## [To-do item]
Print the data that follows word for word, leaving out any picture.

## [The records]
#####

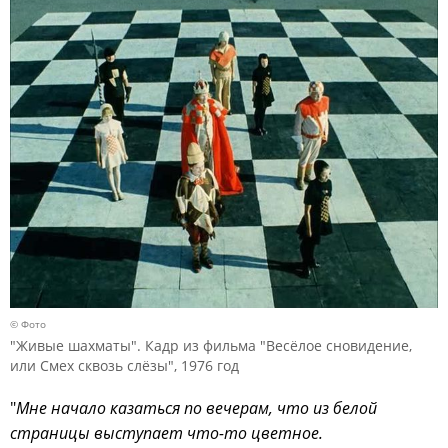
© Фото
"Живые шахматы". Кадр из фильма "Весёлое сновидение,
или Смех сквозь слёзы", 1976 год
"
Мне начало казаться по вечерам, что из белой
страницы выступает что-то цветное.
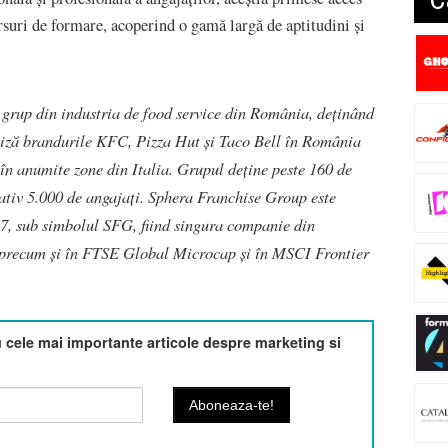
rsuri de formare, acoperind o gamă largă de aptitudini și
 grup din industria de food service din România, deținând
ciză brandurile KFC, Pizza Hut şi Taco Bell în România
n anumite zone din Italia. Grupul deține peste 160 de
mativ 5.000 de angajați. Sphera Franchise Group este
17, sub simbolul SFG, fiind singura companie din
 precum și în FTSE Global Microcap și în MSCI Frontier
cele mai importante articole despre marketing si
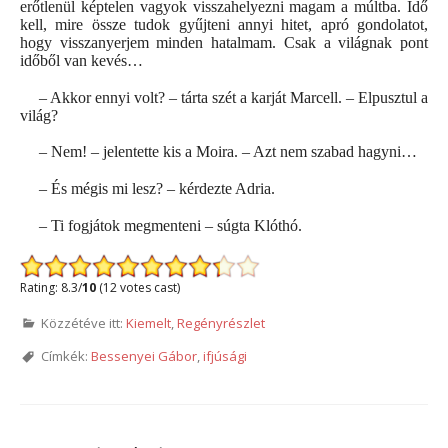
erőtlenül képtelen vagyok visszahelyezni magam a múltba. Idő
kell, mire össze tudok gyűjteni annyi hitet, apró gondolatot,
hogy visszanyerjem minden hatalmam. Csak a világnak pont
időből van kevés…
– Akkor ennyi volt? – tárta szét a karját Marcell. – Elpusztul a
világ?
– Nem! – jelentette kis a Moira. – Azt nem szabad hagyni…
– És mégis mi lesz? – kérdezte Adria.
– Ti fogjátok megmenteni – súgta Klóthó.
Rating: 8.3/
10
(12 votes cast)
Közzétéve itt:
Kiemelt
,
Regényrészlet
Címkék:
Bessenyei Gábor
,
ifjúsági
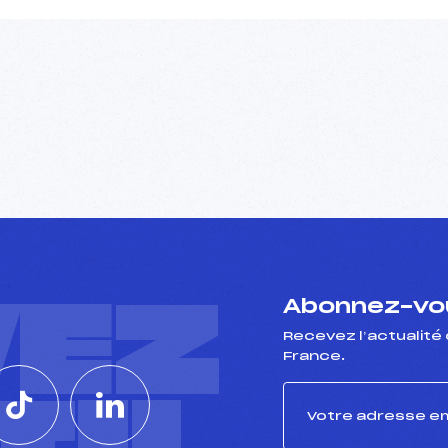
VEZ
Abonnez-vou
Recevez l’actualité 
France.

#####

## [The answer]
© Фото
"Живые шахматы". Кадр из фильма "Весёлое сновидение,
или Смех сквозь слёзы", 1976 год
"
Мне начало казаться по вечерам, что из белой
страницы выступает что-то цветное.
rsuri de formare, acoperind o gamă largă de aptitudini și
 grup din industria de food service din România, deținând
ciză brandurile KFC, Pizza Hut şi Taco Bell în România
n anumite zone din Italia. Grupul deține peste 160 de
mativ 5.000 de angajați. Sphera Franchise Group este
17, sub simbolul SFG, fiind singura companie din
 precum și în FTSE Global Microcap și în MSCI Frontier
cele mai importante articole despre marketing si
erőtlenül képtelen vagyok visszahelyezni magam a múltba. Idő
kell, mire össze tudok gyűjteni annyi hitet, apró gondolatot,
hogy visszanyerjem minden hatalmam. Csak a világnak pont
időből van kevés…
– Akkor ennyi volt? – tárta szét a karját Marcell. – Elpusztul a
világ?
– Nem! – jelentette kis a Moira. – Azt nem szabad hagyni…
– És mégis mi lesz? – kérdezte Adria.
– Ti fogjátok megmenteni – súgta Klóthó.
Rating: 8.3/
10
(12 votes cast)
Közzétéve itt:
Kiemelt
,
Regényrészlet
Címkék:
Bessenyei Gábor
,
ifjúsági
VEZ
Abonnez-vou
Recevez l’actualité 
France.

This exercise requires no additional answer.